Could it be some form of anti-DOS measure? We could do some coordinated ab
testing of one of the test apps I've set up. If our results are the same no matter if we run it all at the same time and separately, that could mean heroku can handle the load but is somehow limiting requests by IP.
I've run simple timeit test and it seems that the single threaded performance is only a bit worse than 2.67GHz i5 which should be plenty.
Hi,
Are you able to add the New Relic add on here so we can dig into this a bit?
Neil
Thanks Neil. We looked at adding New Relic a bit ago but it was pretty complicated, so we ended up logging metrics with Librato instead (1508). Do you have an idea of what you're looking for? Here's our dashboard.
Also, did we get [Bruce's email] and [Zbynek's email] cc'd on this ticket?
Thanks! :-)
chad
I don't have access to the ticket.
I still do not have access to that ticket. And I do not think we need New Relic. Those 2 simple apps I've set up display similar behavior and they basically do nothing (hello world). Had I have access to that ticket I'd have told Neil myself. Does Neil have github nick so we can ping him from here? There is lots of info here that is worth reading.
cc: @neilmiddleton
Hey @zwn, you should get updates to that ticket, but you won't have access to it.
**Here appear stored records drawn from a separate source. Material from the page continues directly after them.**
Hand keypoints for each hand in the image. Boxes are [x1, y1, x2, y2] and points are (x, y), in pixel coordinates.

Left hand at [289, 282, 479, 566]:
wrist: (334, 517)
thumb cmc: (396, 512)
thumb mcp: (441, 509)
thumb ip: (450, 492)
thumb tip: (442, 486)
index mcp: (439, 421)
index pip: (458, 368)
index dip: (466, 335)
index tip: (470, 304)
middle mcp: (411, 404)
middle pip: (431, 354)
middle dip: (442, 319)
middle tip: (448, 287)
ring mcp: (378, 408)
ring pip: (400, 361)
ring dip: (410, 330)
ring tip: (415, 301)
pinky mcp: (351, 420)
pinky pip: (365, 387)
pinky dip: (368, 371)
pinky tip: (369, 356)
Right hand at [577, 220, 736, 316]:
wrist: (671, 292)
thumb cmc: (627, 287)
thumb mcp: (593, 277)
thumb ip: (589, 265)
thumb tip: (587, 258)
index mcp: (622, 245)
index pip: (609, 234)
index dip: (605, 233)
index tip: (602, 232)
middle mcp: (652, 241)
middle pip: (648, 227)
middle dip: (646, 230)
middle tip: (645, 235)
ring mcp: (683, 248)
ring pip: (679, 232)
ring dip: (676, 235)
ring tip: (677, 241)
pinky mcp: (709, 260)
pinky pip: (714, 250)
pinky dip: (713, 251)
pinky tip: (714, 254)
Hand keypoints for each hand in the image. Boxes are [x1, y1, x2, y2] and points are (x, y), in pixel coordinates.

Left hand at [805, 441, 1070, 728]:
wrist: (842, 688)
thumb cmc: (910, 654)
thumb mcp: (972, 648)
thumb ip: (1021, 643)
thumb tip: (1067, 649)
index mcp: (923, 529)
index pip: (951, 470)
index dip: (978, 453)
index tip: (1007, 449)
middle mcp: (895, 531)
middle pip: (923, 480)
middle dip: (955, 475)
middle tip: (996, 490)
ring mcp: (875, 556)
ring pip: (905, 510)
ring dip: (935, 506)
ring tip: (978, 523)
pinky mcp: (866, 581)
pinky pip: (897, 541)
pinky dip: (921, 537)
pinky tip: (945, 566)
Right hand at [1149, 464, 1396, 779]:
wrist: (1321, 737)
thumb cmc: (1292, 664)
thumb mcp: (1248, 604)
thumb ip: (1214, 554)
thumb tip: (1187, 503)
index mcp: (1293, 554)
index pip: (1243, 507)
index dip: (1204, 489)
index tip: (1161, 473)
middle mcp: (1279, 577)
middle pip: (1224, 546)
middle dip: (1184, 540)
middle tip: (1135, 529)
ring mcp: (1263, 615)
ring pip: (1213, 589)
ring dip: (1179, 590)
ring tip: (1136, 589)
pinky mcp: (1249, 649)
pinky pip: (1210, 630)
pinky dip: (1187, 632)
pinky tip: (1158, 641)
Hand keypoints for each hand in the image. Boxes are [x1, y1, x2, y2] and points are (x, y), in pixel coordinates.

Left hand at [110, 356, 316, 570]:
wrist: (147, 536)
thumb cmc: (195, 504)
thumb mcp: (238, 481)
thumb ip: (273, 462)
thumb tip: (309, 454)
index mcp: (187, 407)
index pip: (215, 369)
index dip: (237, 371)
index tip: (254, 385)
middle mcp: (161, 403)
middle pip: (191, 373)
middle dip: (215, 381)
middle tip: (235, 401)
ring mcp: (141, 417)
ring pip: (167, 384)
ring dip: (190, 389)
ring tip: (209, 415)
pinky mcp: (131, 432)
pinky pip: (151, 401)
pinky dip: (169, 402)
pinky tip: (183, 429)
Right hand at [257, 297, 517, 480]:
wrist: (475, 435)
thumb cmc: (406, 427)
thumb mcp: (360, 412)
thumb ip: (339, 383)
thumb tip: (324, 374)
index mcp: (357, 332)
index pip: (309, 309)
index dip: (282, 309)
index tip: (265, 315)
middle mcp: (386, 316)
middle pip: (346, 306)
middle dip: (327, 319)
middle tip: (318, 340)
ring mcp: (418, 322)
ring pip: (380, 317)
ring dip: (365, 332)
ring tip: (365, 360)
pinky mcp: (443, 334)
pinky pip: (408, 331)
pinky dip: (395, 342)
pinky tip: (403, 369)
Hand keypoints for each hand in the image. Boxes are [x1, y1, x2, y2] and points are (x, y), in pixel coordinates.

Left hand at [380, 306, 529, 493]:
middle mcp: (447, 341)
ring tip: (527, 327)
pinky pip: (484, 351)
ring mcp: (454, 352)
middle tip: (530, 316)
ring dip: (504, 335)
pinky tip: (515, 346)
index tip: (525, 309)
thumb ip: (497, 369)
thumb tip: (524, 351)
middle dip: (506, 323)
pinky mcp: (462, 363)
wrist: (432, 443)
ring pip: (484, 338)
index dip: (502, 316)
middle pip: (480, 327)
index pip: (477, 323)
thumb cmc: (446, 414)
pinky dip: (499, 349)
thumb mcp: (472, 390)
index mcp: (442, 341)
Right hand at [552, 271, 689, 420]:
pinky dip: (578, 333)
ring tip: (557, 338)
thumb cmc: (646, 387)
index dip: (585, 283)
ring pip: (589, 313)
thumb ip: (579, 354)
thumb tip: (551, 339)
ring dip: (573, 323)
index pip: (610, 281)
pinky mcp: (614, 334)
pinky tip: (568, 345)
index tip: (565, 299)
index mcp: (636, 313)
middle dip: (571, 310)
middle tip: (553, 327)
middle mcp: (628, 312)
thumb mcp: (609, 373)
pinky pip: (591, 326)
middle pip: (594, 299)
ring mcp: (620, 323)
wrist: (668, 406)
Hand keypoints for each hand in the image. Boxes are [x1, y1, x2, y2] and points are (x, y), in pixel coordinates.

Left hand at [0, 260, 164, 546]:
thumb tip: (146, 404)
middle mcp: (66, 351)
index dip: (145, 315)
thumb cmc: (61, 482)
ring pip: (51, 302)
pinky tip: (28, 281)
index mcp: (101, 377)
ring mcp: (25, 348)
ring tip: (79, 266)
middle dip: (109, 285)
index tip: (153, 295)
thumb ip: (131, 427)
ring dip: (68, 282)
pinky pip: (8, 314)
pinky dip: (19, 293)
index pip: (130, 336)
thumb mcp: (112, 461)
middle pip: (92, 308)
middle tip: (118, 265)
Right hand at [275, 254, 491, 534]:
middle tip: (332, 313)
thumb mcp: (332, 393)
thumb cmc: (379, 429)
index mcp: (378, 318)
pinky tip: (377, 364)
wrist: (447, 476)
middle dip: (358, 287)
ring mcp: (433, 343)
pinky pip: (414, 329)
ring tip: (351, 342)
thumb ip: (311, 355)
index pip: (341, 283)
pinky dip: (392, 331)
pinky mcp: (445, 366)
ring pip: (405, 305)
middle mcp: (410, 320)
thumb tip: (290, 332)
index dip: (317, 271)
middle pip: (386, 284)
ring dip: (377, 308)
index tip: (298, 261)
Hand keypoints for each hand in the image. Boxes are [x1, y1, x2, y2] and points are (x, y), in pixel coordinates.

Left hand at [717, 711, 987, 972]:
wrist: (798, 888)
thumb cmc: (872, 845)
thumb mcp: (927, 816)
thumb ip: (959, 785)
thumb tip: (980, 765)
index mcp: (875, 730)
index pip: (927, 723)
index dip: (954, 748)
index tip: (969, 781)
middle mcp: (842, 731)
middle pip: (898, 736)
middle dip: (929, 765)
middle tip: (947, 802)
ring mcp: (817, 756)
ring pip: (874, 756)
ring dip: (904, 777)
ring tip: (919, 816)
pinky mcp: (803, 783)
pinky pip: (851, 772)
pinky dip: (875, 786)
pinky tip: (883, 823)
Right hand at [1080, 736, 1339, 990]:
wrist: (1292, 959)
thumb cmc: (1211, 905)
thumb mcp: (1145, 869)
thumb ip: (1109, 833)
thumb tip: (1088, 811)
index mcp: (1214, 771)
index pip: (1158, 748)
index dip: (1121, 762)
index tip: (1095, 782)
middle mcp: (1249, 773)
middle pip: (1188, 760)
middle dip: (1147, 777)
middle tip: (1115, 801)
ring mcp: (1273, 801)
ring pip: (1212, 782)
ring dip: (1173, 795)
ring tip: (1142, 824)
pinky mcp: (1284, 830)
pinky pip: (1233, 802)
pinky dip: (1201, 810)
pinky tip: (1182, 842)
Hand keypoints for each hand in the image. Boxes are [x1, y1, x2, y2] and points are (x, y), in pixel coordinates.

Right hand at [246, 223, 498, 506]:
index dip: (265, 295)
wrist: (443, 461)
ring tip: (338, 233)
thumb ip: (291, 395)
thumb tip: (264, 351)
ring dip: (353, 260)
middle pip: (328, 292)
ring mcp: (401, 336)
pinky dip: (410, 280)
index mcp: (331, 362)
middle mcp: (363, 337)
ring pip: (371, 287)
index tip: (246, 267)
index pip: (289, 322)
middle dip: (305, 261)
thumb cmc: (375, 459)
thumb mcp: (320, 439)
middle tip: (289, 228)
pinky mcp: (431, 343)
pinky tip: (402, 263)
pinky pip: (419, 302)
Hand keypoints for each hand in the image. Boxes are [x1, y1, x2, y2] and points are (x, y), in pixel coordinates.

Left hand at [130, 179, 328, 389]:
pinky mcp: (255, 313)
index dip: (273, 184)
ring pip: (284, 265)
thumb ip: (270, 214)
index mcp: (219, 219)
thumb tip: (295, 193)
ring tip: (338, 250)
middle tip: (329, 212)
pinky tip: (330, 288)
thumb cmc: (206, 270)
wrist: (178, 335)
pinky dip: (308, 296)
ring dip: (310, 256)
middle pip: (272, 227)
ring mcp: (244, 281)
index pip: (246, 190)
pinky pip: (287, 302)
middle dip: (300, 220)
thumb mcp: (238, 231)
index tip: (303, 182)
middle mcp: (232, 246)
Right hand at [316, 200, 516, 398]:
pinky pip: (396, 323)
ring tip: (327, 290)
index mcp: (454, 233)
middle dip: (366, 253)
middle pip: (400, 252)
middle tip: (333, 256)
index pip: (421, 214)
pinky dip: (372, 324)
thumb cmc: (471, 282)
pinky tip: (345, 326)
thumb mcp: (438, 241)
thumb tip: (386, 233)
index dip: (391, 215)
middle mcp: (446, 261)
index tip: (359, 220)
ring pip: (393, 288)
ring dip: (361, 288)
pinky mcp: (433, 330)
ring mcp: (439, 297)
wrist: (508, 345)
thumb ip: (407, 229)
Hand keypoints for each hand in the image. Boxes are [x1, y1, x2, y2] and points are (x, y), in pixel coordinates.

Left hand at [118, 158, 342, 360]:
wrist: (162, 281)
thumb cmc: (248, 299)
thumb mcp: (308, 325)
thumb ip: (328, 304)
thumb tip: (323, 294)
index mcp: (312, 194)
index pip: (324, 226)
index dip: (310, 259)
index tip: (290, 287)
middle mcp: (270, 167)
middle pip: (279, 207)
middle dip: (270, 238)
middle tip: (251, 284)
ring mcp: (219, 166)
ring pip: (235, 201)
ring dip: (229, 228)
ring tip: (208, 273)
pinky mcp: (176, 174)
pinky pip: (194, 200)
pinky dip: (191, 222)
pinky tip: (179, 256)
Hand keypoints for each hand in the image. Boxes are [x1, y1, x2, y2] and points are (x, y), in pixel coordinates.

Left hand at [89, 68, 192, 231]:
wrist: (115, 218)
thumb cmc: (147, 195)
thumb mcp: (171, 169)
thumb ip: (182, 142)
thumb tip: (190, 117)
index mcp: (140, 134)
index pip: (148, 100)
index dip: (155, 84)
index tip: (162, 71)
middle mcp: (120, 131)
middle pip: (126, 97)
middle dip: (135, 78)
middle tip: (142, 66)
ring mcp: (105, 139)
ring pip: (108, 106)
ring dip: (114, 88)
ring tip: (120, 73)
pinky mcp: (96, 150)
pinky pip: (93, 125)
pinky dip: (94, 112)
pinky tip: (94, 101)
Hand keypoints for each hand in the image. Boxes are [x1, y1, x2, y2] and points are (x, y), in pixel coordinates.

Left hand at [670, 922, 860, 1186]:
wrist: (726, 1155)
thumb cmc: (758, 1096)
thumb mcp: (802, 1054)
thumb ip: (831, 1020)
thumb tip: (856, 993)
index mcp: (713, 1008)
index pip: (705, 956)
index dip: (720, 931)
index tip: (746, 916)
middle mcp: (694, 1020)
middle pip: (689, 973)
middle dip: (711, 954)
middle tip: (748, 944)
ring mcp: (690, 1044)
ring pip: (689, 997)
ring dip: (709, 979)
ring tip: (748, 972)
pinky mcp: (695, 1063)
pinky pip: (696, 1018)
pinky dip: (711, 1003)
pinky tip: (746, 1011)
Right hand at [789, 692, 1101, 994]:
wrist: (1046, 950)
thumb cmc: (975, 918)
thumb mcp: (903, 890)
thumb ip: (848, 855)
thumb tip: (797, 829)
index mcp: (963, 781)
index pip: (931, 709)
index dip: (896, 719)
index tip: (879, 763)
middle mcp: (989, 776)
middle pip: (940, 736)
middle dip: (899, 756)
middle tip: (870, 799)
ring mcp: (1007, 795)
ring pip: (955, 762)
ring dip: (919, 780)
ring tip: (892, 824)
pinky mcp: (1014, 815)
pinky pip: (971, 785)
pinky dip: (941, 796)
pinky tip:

If we keep updates in the ticket then whoever is taking a look at it has everything they need.
Thanks @neilmiddleton. We were told over on https://help.heroku.com/tickets/100019 that we could request a manual CC on a ticket, and that we'd be able to have multiple people access one ticket. This works for https://help.heroku.com/tickets/100017, which @zwn opened and which I have access to.
Interesting, you're all added as cc's so it should be the same. Let me know if it's continuing.
I haven't taken the time to read through all the comments yet, but if there's anything that I can do to help, I'm at your service.
Make sure that you aren't running ab
on OSX. The one that Apple ships has some odd limitations that yield some odd under-preforming results.
Something is IMO horribly broken in gittip http serving. The file 'reset.css' is under 1kB in size. When testing the site with 'ab' it is easy to see that no matter the number of threads, with just 20 parallel connections we cannot get more than 5 requests per second. That is like 4kB/s transfer speed for a plain small file fully cached in memory. BTW: that transfer speed, that is just twice the size of our logs.
Just for the perspective - I believe each browser uses up to 6 connection for a single domain. The homepage does 8 requests to the main site. When someone on twitter with a 100 followers sends out a tweet where 1 out of 10 clicks the link, we get 10 users, 60 parallel connections and 80 requests.... and slow down to a crawl :(
And I am not even mentioning that hitting the homepage, the most db optimized page on gittip, we get not 5 but 1 request per second. So, if the site does not die right away (that is the better case), we go to 10s to 15s per request.